Signore Fabrizio was unwell since I first met him in January.  He was mostly solo, alone; his kids didn't come to visit him though his brother, also elderly and not in great health, did stop by a few times a week.  The barista would dole out his medication to him in the morning, and another lady brought him lunch every day.  He scuffled along slowly, but when we were heading toward the piazza at the same time, I'd slow down and walk with him, chatting along the way.

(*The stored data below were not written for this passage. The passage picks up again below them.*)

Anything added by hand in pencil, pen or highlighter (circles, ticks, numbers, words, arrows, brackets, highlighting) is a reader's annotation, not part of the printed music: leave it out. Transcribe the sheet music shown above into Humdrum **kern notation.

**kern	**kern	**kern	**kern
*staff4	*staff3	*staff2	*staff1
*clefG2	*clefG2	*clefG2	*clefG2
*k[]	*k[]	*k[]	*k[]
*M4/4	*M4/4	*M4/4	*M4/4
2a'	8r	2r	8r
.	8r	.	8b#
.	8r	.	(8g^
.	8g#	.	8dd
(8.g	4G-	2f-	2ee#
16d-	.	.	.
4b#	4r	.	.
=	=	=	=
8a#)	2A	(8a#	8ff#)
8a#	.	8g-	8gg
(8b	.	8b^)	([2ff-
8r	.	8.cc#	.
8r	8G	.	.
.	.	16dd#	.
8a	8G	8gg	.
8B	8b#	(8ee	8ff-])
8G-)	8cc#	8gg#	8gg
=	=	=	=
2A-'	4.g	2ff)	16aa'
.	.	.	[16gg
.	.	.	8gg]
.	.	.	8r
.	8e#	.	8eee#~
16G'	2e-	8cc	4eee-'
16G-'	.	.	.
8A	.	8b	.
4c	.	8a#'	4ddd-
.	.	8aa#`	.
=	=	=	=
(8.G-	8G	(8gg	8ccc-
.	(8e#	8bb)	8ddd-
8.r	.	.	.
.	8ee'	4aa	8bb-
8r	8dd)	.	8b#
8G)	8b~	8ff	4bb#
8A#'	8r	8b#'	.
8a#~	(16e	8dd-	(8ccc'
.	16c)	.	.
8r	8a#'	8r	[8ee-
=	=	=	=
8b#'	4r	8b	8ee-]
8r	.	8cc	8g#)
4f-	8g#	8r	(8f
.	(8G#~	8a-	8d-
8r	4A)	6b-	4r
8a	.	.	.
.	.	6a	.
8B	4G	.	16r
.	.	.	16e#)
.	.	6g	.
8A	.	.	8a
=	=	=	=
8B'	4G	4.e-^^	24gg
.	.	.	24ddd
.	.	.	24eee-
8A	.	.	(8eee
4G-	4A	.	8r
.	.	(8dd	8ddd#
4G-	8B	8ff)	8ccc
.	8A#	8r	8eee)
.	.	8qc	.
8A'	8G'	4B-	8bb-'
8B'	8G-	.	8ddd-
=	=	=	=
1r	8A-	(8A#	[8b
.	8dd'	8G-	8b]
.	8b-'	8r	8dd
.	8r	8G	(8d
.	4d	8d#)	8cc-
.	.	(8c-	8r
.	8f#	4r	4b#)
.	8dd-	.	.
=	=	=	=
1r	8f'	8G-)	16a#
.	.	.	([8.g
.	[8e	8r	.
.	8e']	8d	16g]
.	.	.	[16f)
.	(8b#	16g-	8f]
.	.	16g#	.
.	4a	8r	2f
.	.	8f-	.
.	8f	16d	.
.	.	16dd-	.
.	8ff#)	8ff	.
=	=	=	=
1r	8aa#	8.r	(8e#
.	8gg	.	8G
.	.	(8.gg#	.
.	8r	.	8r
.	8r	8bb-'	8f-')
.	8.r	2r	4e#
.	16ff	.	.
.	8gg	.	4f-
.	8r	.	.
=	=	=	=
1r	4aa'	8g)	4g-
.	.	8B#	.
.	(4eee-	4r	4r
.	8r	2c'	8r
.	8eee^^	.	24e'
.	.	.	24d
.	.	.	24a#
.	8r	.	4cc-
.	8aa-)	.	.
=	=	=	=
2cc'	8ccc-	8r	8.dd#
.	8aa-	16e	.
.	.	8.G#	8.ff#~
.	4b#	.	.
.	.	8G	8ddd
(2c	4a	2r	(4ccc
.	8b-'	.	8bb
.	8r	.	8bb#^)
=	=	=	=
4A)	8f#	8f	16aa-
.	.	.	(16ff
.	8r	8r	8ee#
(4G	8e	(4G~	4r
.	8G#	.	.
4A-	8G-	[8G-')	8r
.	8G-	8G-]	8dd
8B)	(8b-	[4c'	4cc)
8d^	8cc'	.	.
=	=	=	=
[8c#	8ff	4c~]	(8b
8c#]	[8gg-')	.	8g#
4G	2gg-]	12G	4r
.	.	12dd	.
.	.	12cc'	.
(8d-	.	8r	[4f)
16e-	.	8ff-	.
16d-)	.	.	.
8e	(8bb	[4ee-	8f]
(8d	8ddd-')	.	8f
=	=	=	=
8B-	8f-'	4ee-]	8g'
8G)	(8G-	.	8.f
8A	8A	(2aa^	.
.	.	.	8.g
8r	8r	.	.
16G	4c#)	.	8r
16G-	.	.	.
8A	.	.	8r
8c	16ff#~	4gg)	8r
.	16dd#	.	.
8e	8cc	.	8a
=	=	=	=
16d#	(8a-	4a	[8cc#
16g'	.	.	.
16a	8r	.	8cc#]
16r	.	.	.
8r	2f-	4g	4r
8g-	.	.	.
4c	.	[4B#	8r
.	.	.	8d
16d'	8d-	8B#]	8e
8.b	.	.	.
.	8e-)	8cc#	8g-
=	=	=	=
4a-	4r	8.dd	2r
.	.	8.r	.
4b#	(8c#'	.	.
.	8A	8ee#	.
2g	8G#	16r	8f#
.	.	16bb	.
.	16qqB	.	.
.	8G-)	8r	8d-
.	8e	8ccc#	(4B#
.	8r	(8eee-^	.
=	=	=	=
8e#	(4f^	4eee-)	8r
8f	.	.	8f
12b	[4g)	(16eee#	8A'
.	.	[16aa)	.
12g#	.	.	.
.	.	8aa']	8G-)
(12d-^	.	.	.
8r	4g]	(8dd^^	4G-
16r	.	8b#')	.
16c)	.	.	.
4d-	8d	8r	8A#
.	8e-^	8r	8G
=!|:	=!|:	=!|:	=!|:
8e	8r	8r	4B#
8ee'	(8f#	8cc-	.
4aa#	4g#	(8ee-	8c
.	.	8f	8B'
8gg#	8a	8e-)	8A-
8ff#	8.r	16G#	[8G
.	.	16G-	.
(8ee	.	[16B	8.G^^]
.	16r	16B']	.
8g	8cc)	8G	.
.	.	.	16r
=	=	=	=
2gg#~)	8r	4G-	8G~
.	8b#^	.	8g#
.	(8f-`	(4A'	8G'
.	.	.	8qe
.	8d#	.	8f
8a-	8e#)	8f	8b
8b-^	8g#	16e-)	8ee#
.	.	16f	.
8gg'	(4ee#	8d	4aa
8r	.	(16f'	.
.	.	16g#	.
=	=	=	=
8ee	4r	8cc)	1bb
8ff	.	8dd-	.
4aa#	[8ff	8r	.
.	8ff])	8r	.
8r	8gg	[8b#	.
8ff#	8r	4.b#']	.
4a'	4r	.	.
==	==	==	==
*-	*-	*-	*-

He was, according to most of our acquaintances, a bit of a curmudgeon, but he warmed up to me and would smile broadly when I waved or greeted him.  He even offered me a caffe one morning, which made the barista stop in her tracks and look at me in surprise.  "Ma, Fabrizio doesn't pay for anybody's coffee," she exclaimed.

Sometimes I'd find him on a sunny bench in the piazza and he would wave an American-style wave back at me, even when sitting with other elderly gents.  They've since picked up the habit and it makes me smile when I see them waving their arms at me and wishing me a buongiorno.

I didn't know him well, but I did become fond of the old guy, and I hope that in some way I was able to brighten his last days a bit.  After the funeral we were introduced to the parish priest.  He greeted us warmly and said how happy he was that our village had two new residents.  A villager had passed away but two people had recently arrived...the cycle of life.


marybeth bethel said...

ciao, bella,
what a sweet have a wonderful way of capturing the essence of people. I could easily imagine Fabrizio and his reluctant smile. How nice to think that you came along to spice up his final days.

grazie per la tua gentilezza,

LindyLouMac said...

It does sound like meeting you brightened the final season of his life. Kindness to our neighbours is so important.

Elena said...

I found your blog and I have to say I really like it!
I'm an Italian living in North America, I'm sure if you pass by you will find posts that can interest you. Let me know... even for a blogroll share!

lakeviewer said...

What a sweet homage to neighbor who felt comfortable enough to befriend you.

leslie said...

how sweet, this made me feel a little tearful this morning. thank you! my grandfather is 101 and doesn't really know us anymore, but i know how much my brother and i (and my two daughters) brightened his day when we visited.

i love how you are settling in so well, lovely to read.

Pamela said...

I love the "voice" of your writing. This post was so lovely, even in context of death. One of our most important traits should be kindness. I think the dear man and his friends have sensed you kind spirit.